Exercise brief:
Take the data and return it in full. Change nothing.

(Extracted records Opens)

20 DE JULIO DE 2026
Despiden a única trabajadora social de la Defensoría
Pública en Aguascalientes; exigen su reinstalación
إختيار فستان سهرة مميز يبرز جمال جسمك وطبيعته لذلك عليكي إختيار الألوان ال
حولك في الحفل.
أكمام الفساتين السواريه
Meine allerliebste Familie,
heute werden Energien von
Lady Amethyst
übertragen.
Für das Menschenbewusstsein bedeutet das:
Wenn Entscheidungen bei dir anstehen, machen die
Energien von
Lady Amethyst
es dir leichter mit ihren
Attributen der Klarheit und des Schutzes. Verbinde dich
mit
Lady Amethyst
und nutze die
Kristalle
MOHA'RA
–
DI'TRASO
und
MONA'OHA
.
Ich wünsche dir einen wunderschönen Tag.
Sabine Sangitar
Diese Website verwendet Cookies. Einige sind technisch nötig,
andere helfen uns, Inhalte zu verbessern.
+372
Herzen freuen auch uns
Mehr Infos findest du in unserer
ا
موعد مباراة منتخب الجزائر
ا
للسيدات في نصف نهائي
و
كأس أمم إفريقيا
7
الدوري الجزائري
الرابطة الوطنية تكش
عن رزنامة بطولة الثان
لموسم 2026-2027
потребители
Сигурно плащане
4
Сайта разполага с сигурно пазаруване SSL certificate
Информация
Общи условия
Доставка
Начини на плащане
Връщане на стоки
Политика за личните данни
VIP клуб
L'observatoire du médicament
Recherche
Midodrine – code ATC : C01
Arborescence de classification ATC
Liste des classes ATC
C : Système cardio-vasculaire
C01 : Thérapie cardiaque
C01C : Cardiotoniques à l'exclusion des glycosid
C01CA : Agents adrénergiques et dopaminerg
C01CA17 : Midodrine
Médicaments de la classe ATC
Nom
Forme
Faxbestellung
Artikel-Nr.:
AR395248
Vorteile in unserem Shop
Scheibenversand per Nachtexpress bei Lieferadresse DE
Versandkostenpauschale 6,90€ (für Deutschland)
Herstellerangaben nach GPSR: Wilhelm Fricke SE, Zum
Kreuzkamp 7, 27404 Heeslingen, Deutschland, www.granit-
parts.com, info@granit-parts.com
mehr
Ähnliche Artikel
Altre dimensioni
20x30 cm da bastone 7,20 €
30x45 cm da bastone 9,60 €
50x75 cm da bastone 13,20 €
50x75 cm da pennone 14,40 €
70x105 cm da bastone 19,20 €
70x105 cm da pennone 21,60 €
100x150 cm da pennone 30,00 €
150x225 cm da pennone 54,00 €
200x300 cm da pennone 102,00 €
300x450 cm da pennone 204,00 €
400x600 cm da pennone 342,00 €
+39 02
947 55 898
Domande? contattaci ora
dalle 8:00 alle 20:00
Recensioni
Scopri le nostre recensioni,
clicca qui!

(Extracted records Closes)

Expected output:
20 DE JULIO DE 2026
Despiden a única trabajadora social de la Defensoría
Pública en Aguascalientes; exigen su reinstalación
إختيار فستان سهرة مميز يبرز جمال جسمك وطبيعته لذلك عليكي إختيار الألوان ال
حولك في الحفل.
أكمام الفساتين السواريه
Meine allerliebste Familie,
heute werden Energien von
Lady Amethyst
übertragen.
Für das Menschenbewusstsein bedeutet das:
Wenn Entscheidungen bei dir anstehen, machen die
Energien von
Lady Amethyst
es dir leichter mit ihren
Attributen der Klarheit und des Schutzes. Verbinde dich
mit
Lady Amethyst
und nutze die
Kristalle
MOHA'RA
–
DI'TRASO
und
MONA'OHA
.
Ich wünsche dir einen wunderschönen Tag.
Sabine Sangitar
Diese Website verwendet Cookies. Einige sind technisch nötig,
andere helfen uns, Inhalte zu verbessern.
+372
Herzen freuen auch uns
Mehr Infos findest du in unserer
ا
موعد مباراة منتخب الجزائر
ا
للسيدات في نصف نهائي
و
كأس أمم إفريقيا
7
الدوري الجزائري
الرابطة الوطنية تكش
عن رزنامة بطولة الثان
لموسم 2026-2027
потребители
Сигурно плащане
4
Сайта разполага с сигурно пазаруване SSL certificate
Информация
Общи условия
Доставка
Начини на плащане
Връщане на стоки
Политика за личните данни
VIP клуб
L'observatoire du médicament
Recherche
Midodrine – code ATC : C01
Arborescence de classification ATC
Liste des classes ATC
C : Système cardio-vasculaire
C01 : Thérapie cardiaque
C01C : Cardiotoniques à l'exclusion des glycosid
C01CA : Agents adrénergiques et dopaminerg
C01CA17 : Midodrine
Médicaments de la classe ATC
Nom
Forme
Faxbestellung
Artikel-Nr.:
AR395248
Vorteile in unserem Shop
Scheibenversand per Nachtexpress bei Lieferadresse DE
Versandkostenpauschale 6,90€ (für Deutschland)
Herstellerangaben nach GPSR: Wilhelm Fricke SE, Zum
Kreuzkamp 7, 27404 Heeslingen, Deutschland, www.granit-
parts.com, info@granit-parts.com
mehr
Ähnliche Artikel
Altre dimensioni
20x30 cm da bastone 7,20 €
30x45 cm da bastone 9,60 €
50x75 cm da bastone 13,20 €
50x75 cm da pennone 14,40 €
70x105 cm da bastone 19,20 €
70x105 cm da pennone 21,60 €
100x150 cm da pennone 30,00 €
150x225 cm da pennone 54,00 €
200x300 cm da pennone 102,00 €
300x450 cm da pennone 204,00 €
400x600 cm da pennone 342,00 €
+39 02
947 55 898
Domande? contattaci ora
dalle 8:00 alle 20:00
Recensioni
Scopri le nostre recensioni,
clicca qui!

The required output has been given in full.